Malgré tout, Jean-Paul Bourgeat estime que le secteur de la construction évolue : « Nous constatons déjà que l'on passe d'une mentalité de mise au rebut et de reconstruction, qui coûte beaucoup plus cher du point de vue du carbone, à une mentalité de rénovation, de remodelage et de réaffectation, et nous voyons nos clients évoluer dans cette direction avec nous. ».
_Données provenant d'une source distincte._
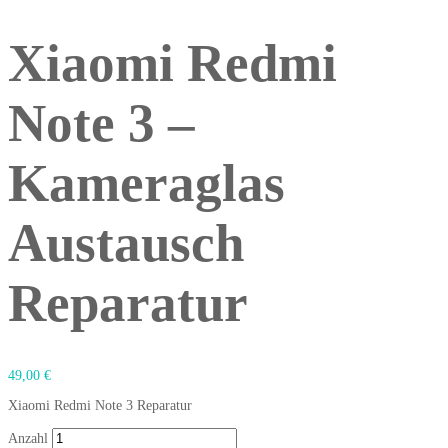
Xiaomi Redmi
Note 3 –
Kameraglas
Austausch
Reparatur
49,00
€
Xiaomi Redmi Note 3 Reparatur
Anzahl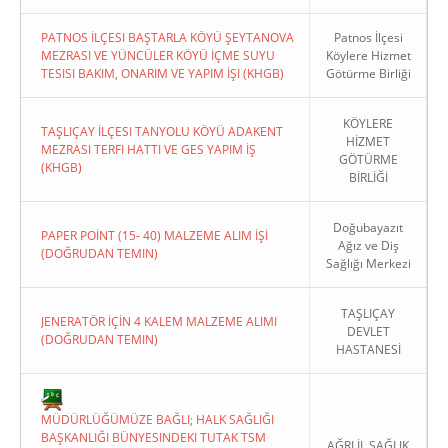
PATNOS İLÇESI BAŞTARLA KÖYÜ ŞEYTANOVA
Patnos İlçesi
MEZRASI VE YÜNCÜLER KÖYÜ İÇME SUYU
Köylere Hizmet
TESISI BAKIM, ONARIM VE YAPIM İŞI (KHGB)
Götürme Birliği
KÖYLERE
TAŞLIÇAY İLÇESI TANYOLU KÖYÜ ADAKENT
HİZMET
MEZRASI TERFI HATTI VE GES YAPIM İŞ
GÖTÜRME
(KHGB)
BİRLİĞİ
Doğubayazıt
PAPER POİNT (15- 40) MALZEME ALIM İŞİ
Ağız ve Diş
(DOĞRUDAN TEMIN)
Sağlığı Merkezi
TAŞLIÇAY
JENERATÖR İÇİN 4 KALEM MALZEME ALIMI
DEVLET
(DOĞRUDAN TEMIN)
HASTANESİ
MÜDÜRLÜĞÜMÜZE BAĞLI; HALK SAĞLIĞI
BAŞKANLIĞI BÜNYESINDEKI TUTAK TSM
AĞRI İL SAĞLIK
Si l'infrastructure, les processus et l'environnement réglementaire nécessaires à une économie circulaire complète sont peut-être encore loin, la voie est claire et de nombreux éléments sont déjà en place pour la transition vers la circularité. Les nouveaux ascenseurs KONE, par exemple, sont en grande majorité construits en métal, ce qui signifie que 90 % de leurs composants ont déjà un potentiel de recyclage ou de réutilisation.
Kristin Hughes veut imaginer un avenir où 100 % de tous les produits en fin de vie pourraient retourner chez leurs fabricants pour être retraités, et où des modèles économiques maximiseraient la durée de vie des bâtiments tout en s'attaquant au problème de la surconsommation et en contribuant à résoudre la crise climatique. « Parfois, les solutions les plus simples sont juste devant nous ! ».